* **DATA SHOWN**:
[Start of Attachment]

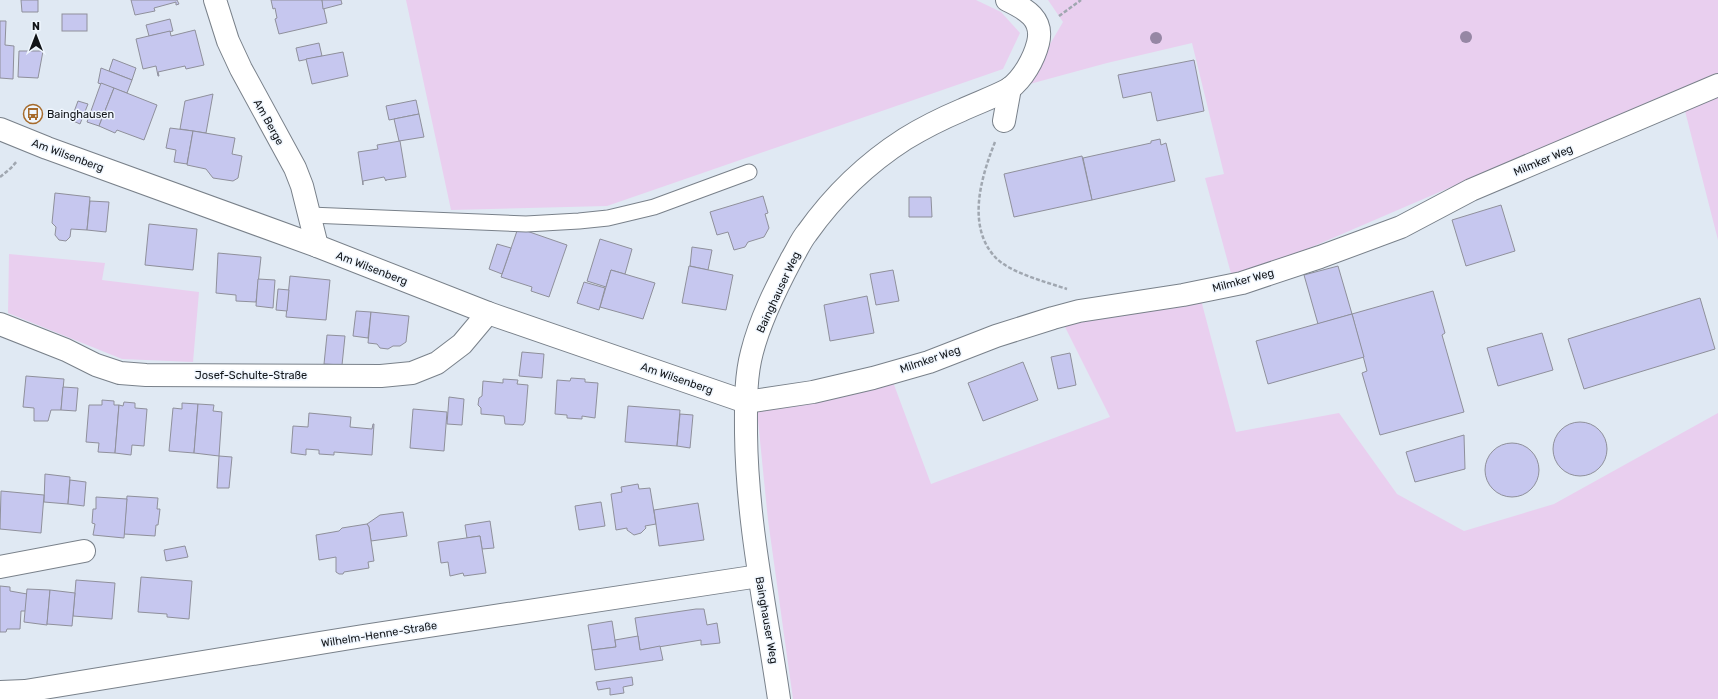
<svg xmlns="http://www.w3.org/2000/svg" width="1718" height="699" font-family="Rubik,sans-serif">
	<rect width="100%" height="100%" fill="#e0e9f3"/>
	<!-- green -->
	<g fill="#e9cfef">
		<path d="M406,0H976L1001,12L1020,33L1003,69L607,206L451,210Z"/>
		<path d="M1048,0H1718V240L1685,111L1681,88L1233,281L1205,178L1224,174L1192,43L1107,63L1026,85L1063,22Z"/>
		<path d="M9,254L105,263L102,280L199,292L193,362L122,359L8,313Z"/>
		<path d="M1201,300L1236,432L1339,413L1397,494L1464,531L1554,504L1718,413V699H793L768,520L757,411L890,374L931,484L1110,417L1063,323Z"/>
	</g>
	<!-- building -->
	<g fill="#c6c7ef" stroke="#8f909b">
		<path d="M21,0H38V12H22Z"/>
		<path d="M131,0H177L179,4L176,5V2L154,8L155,11L135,15Z"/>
		<path d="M271,0H322L327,23L279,34L275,19L277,18L275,8L273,9Z"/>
		<path d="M322,0H341L342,4L323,9Z"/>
		<rect x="62" y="14" width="25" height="17"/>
		<path d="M170,19L173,31L149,36L146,25Z"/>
		<path d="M0,21H6L5,45L14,46L13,79L0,78Z"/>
		<path d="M195,30L204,65L186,69L185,66L158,72L159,76H158L156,66L143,69L136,39L170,31L171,36Z"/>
		<path d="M319,43L322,56L299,61L296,48Z"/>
		<path d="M19,51H43L38,78L18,77Z"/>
		<path d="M343,52L348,76L312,84L306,59Z"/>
		<path d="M113,59L136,68L132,80L109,71Z"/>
		<path d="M1194,60L1204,111L1157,121L1151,92L1123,98L1118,75Z"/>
		<path d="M101,68L132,80L127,93L98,83Z"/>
		<path d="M101,83L114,88L99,126L87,122Z"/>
		<path d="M114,88L157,105L144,140L117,130L115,133L99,126Z"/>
		<path d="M213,94L206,133L180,129L185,101Z"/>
		<path d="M416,100L419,114L389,120L386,106Z"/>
		<path d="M78,101L88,104L80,124L71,120Z"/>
		<path d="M419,114L424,137L399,141L394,119Z"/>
		<path d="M170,128L193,131L187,164L174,162L176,150L166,148Z"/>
		<path d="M193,131L235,138L232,154L242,156L238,178L233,181L213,178L206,169L187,165Z"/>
		<path d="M1160,139L1161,145L1166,143L1175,181L1092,200L1083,158L1151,143V141Z"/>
		<path d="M400,141L406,177L386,180V181L384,177L363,181V185L358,152L378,149L377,145Z"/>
		<path d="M1082,156L1092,200L1014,217L1004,174Z"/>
		<path d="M55,193L90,197L87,230L71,229L70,237L66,241L59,240L55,235L56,227L52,223Z"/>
		<path d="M763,196L768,213L765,214L769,228L764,237L748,242L745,247L734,250L728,232L717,235L710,212Z"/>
		<path d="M909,197H931L932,217H909Z"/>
		<path d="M90,201L109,202L106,232L87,230Z"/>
		<path d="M1501,205L1515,251L1466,266L1452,220Z"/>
		<path d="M149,224L197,229L193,270L145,265Z"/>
		<path d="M518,228L567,245L549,297L531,291L532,287L501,277Z"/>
		<path d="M600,239L632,249L625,274L611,270L606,287L587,281Z"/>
		<path d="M497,244L511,248L502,274L489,269Z"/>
		<path d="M692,247L712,250L708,270L690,266Z"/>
		<path d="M218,253L261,257L256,302L236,301V295L216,293Z"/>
		<path d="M689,266L733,275L726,310L682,303Z"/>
		<path d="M1338,266L1352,314L1318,324L1304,275Z"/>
		<path d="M611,270L655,283L643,319L600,307Z"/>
		<path d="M893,270L899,301L876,305L870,274Z"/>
		<path d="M290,276L330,280L326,320L286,317Z"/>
		<path d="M258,279L275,280L273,308L256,306Z"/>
		<path d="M584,282L605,288L599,310L577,303Z"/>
		<path d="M278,289L289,290L287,311L276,310Z"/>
		<path d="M1433,291L1445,333L1442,335L1464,412L1380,435L1362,373L1367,371L1352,314Z"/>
		<path d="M867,296L874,333L830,341L824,305Z"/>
		<path d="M1700,298L1715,349L1584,389L1568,339Z"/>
		<path d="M356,311L371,312L368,338L353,336Z"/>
		<path d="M371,312L409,316L406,342L400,346H393L388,349L380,348L377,344L368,343Z"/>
		<path d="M1352,314L1364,357L1268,384L1256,341Z"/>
		<path d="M1542,333L1553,370L1498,386L1487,348Z"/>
		<path d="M327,335L345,336L342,365L324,364Z"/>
		<path d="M522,352L544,354L542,378L519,376Z"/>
		<path d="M1070,353L1076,385L1058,389L1051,357Z"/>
		<path d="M1023,362L1038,400L983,421L968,383Z"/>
		<path d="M26,376L64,379L61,410H51L48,421H34V408L23,407Z"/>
		<path d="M571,378L585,379V382L598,383L595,418L582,416V419L567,418V415L555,414L557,380L570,381Z"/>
		<path d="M503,379L518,380L517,384L528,385L525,422L523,425L505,424L504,416L481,414V408L478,405L479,398L482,396L483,381L503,383Z"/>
		<path d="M63,387L78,388L76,411L61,410Z"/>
		<path d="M449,397L464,399L462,425L447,424Z"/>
		<path d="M102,400L114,401V405H119L115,453L98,452L99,443L86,442L89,405H102Z"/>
		<path d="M124,402L135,403V408L147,409L144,446L132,445L131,455L115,453L119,405L123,406Z"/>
		<path d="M182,403L198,404L194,453L169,451L173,408L182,409Z"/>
		<path d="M198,404L214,405L213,411L222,412L219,456L194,453Z"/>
		<path d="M628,406L680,410L677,446L625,442Z"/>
		<path d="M413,409L447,412L444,451L410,448Z"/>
		<path d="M309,413L351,417L350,427L372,429L373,424H374L372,455L334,452V455L319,454V450L306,449V455L291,453L293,426L308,427Z"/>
		<path d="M680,414L693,415L690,448L677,446Z"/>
		<circle cx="1580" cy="449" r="27"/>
		<path d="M1464,435L1465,469L1415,482L1406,452Z"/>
		<circle cx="1512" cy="470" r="27"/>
		<path d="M219,456L232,457L229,488H217Z"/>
		<path d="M45,474L70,477L68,504L44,502Z"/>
		<path d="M70,480L86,482L84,506L68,504Z"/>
		<path d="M638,484L639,489L650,488L656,524L645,526L646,528L641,533L634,535L627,530V528L616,530L611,494L622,492L621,487Z"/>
		<path d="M1,491L44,495L41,533L0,529Z"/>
		<path d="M127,496L158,498L157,509H160L158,525H156L155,536L124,534Z"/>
		<path d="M96,497L127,499L124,538L93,535L95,524L92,523L93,509H96Z"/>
		<path d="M601,502L605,526L579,530L575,506Z"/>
		<path d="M698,503L704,540L659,546L654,510Z"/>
		<path d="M403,512L407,536L371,541L369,527L367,524L380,515Z"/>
		<path d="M490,521L494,548L482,549L480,536L467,538L465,525Z"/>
		<path d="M367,524L369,527L374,561L368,562L369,568L344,572L343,574H339L336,572V557L319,560L316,535L339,531L342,528Z"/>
		<path d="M480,536L486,573L464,576L463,573L450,576L448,562L441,563L438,542Z"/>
		<path d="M185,546L188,557L166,561L164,550Z"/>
		<path d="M141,577L192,581L189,619L167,617V614L138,612Z"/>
		<path d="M76,580L115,583L112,619L73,616Z"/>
		<path d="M0,586L10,587V591L27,594L26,611H21L20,629H7L6,632H0Z"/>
		<path d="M27,589L50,590L47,625L24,622Z"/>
		<path d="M50,590L75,593L72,626L47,624Z"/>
		<path d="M696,609H704L707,625L717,623L720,643L701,645V640L640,650L635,618Z"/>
		<path d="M612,621L616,647L592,650L588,625Z"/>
		<path d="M638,636L640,650L660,646L663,660L595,670L592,650L616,647L615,640Z"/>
		<path d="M632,677L633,685L623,687L624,693L610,695V688L598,690L596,682Z"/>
	</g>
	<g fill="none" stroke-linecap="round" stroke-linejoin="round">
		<!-- service casing -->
		<g stroke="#79818a" stroke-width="17">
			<path id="service" d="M310,215L526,224L579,221L608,218L654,207L749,172"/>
		</g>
		<!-- minor casing -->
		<g stroke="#79818a" stroke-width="24">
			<g id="minor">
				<path d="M215,0L228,41L241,69L295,168L302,186L317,246"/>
				<path d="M1004,121L1010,88"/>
				<path d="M0,129L47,148L317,246L488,313L746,402L813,392L873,378L929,362L996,336L1053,318L1079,311L1183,295L1242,283L1320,257L1401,227L1471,190L1718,85"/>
				<path d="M0,324L66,350L96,365L120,373L146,375L381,376L412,373L437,363L462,344L488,313"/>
				<path d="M0,567L84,551"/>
				<path d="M0,692L25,691L363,636L759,576"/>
				<path d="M779,699C766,610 747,523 746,433C746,406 745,378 752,352C760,320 776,288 792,258C797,250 801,240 807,233C834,195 866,164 905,139C923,128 943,118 962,110C977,103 994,97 1009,89C1023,79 1034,59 1038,43C1044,19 1026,9 1007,0"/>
			</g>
		</g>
		<!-- path -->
		<g stroke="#a0a7b0" stroke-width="2.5" stroke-dasharray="4 2" stroke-linecap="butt">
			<path d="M1059,16L1081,0"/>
			<path d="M995,142C981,177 966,227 996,258C1011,273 1046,282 1067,289"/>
			<path d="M0,177L11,168L17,161"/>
		</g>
		<!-- service -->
		<use href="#service" stroke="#fff" stroke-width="15"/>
		<!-- minor -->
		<use href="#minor" stroke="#fff" stroke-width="22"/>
	</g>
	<!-- trees -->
	<g fill="#9687a4">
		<circle cx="1466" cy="37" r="6"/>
		<circle cx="1156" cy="38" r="6"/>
	</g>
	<!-- icons -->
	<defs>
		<g id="bus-ring" transform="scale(1)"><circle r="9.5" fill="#eff6fe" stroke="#a66b2c" stroke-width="1.5"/><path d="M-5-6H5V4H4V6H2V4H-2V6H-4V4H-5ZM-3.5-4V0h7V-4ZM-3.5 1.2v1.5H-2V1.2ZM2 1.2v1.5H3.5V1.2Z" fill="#a66b2c"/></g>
	</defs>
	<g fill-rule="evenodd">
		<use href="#bus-ring" x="33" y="114"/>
	</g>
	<g text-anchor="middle" stroke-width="3" stroke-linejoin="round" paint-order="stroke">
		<!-- poi labels -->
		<g font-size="11" fill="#111418" stroke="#eff6fe" text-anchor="start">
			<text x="47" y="118">Bainghausen</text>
		</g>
		<!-- street labels -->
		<g font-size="11" fill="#111418" stroke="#eff6fe">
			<text transform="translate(269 122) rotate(61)" y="4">Am Berge</text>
			<text transform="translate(68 155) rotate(20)" y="4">Am Wilsenberg</text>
			<text transform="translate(1543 160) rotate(-23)" y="4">Milmker Weg</text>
			<text transform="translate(372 268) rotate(21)" y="4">Am Wilsenberg</text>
			<text transform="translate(1243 280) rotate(-15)" y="4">Milmker Weg</text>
			<text transform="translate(778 292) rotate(-65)" y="4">Bainghauser Weg</text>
			<text transform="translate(930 359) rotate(-19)" y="4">Milmker Weg</text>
			<text x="251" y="379">Josef-Schulte-Straße</text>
			<text transform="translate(677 378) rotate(19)" y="4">Am Wilsenberg</text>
			<text transform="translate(767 620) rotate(80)" y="4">Bainghauser Weg</text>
			<text transform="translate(379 634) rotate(-9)" y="4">Wilhelm-Henne-Straße</text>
		</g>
	</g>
	<!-- north arrow -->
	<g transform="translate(36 36)" stroke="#eff6fe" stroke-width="3" paint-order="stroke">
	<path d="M0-3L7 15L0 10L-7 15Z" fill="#111418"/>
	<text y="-6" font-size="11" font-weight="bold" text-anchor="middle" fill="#111418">N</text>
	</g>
</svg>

[End of Attachment]

Among the lines of the material, find those that hold the word "order" and copy them.

* **ANSWER BELOW**:
	<g text-anchor="middle" stroke-width="3" stroke-linejoin="round" paint-order="stroke">
	<g transform="translate(36 36)" stroke="#eff6fe" stroke-width="3" paint-order="stroke">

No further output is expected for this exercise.